Searching jemalloc issues did not yield a match (so far). Several issues mention problems with jemalloc and Transparent Huge Pages (which might be an inherent problem for usage in OpenShift). I turned THP off on one of the nodes where the crash was occurring but the issue still occurred. This crash does not seem related to THP
> Where does libjemalloc come in? here + export LD_PRELOAD=/usr/libexec/fluentd/lib/libjemalloc.so.2 + LD_PRELOAD=/usr/libexec/fluentd/lib/libjemalloc.so.2 > If I set the environment variable USE_JEMALLOC=false then the crash does not occur and logging-fluentd fully initializes and goes into Running state. So I guess the workaround for now use USE_JEMALLOC=false selinux? any AVCs? I don't think it is specifically related to jemalloc, since fluentd works with jemalloc in many other environments. @nhosoi - could this be related to the execmem issue you have been working on?

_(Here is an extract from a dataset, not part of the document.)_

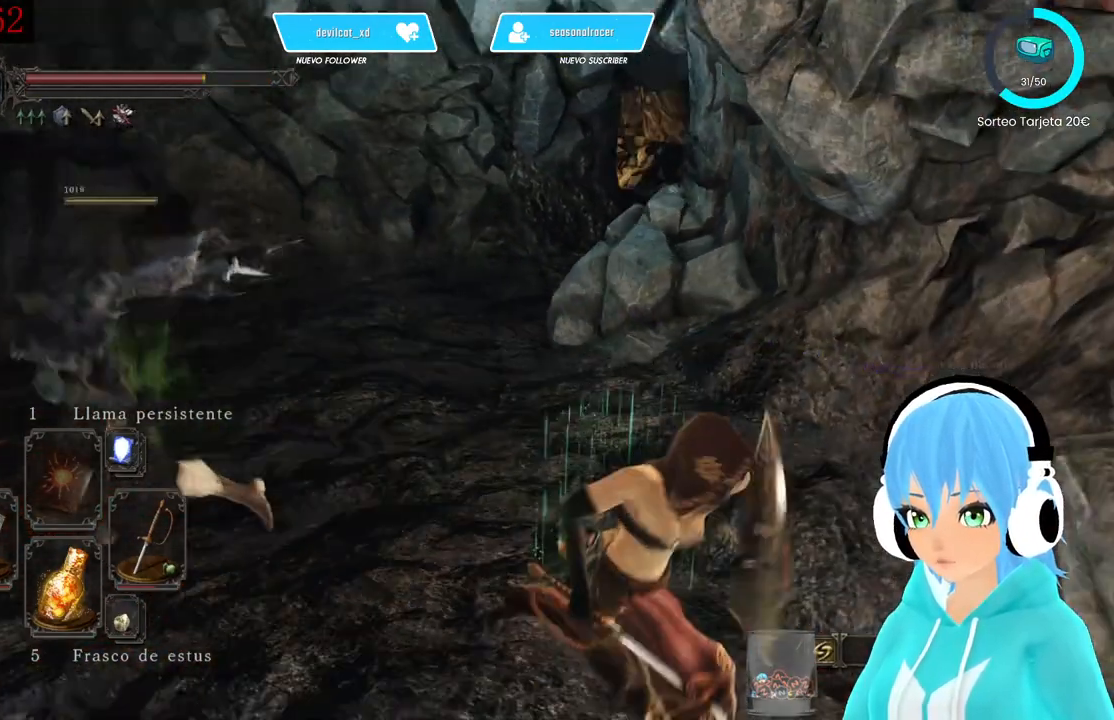
{"buttons": ["L1"], "left_stick": "up", "right_stick": "center", "events": [[250, "right_stick", "center"], [333, "left_stick", "up"]]}
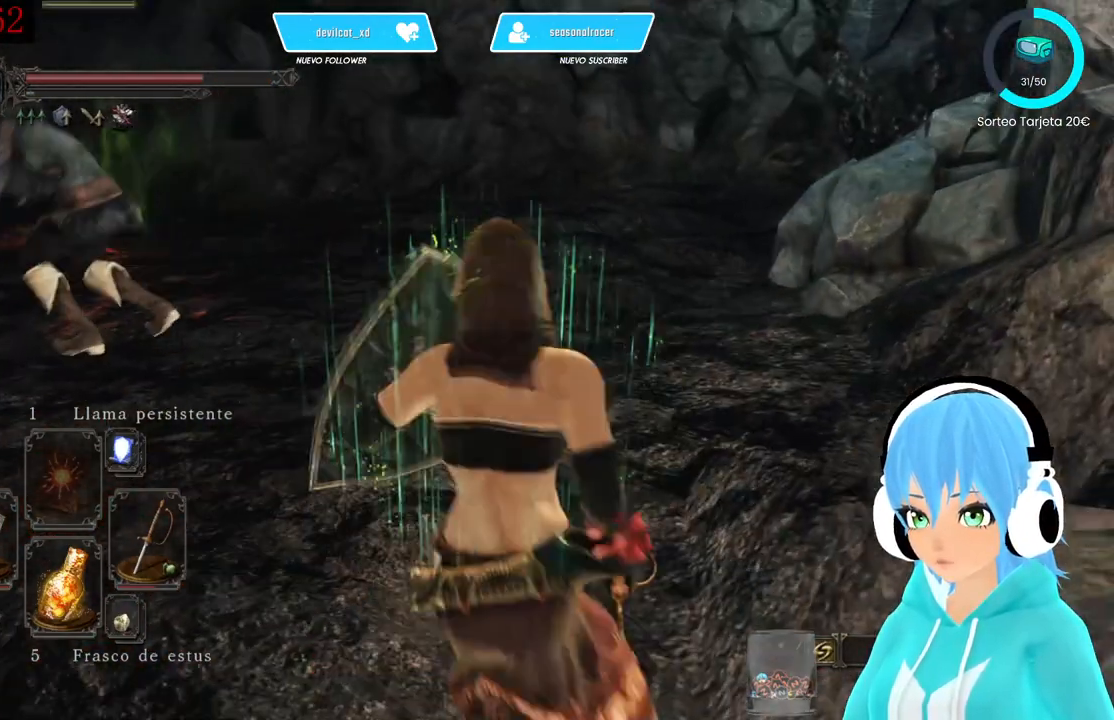
{"buttons": [], "left_stick": "center", "right_stick": "center", "events": [[83, "right_stick", "up-left"], [417, "L1", "up"], [417, "right_stick", "center"], [500, "left_stick", "center"]]}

> Where does libjemalloc come in? Sorry, rhetorical question :-) > So I guess the workaround for now use USE_JEMALLOC=false Agree, but that also re-introduces known leaks/memory growth. But, I understatnd. > selinux? any AVCs? Nothing in /var/log/audit. Also, tested with setenforce 0 and the issue was still reproducible. >I don't think it is specifically related to jemalloc, since fluentd works with jemalloc in many other environments. Yes, it definitely works for me in other environments. Comparison of env coming in subsequent comment.
Full list of installed packages in working and non-working environments attached. Non-working (scale CI cluster) RHEL 7.4.4 Kernel 3.10.0-829.el7.x86_64 Spectre/Meltdown patch status: /sys/kernel/debug/x86/ibpb_enabled:0 /sys/kernel/debug/x86/ibrs_enabled:0 /sys/kernel/debug/x86/pti_enabled OpenShift 3.9.0-0.24.0 on Docker 1.13 OpenStack 11 and KVM Skylake processors on the hypervisors Working (AWS) RHEL 7.4.4 Kernel 3.10.0-843.el7.x86_64 Spectre/Meltdown patch status: /sys/kernel/debug/x86/ibpb_enabled:0 /sys/kernel/debug/x86/ibrs_enabled:0 /sys/kernel/debug/x86/pti_enabled:1 OpenShift 3.9.0-0.38.0 on Docker 1.13 AWS EC2 and Xen Broadwell processors on the hypervisors (AWS m4 instances)
Created attachment 1395452 [details] installed packages from environment where fluentd crashes
Created attachment 1395453 [details] installed packages from environment where fluentd does not crash
Hi Mike, Could you run "ldd /usr/bin/fluentd" on the both envs? Are there any differences? You may need to install glibc-common to get ldd...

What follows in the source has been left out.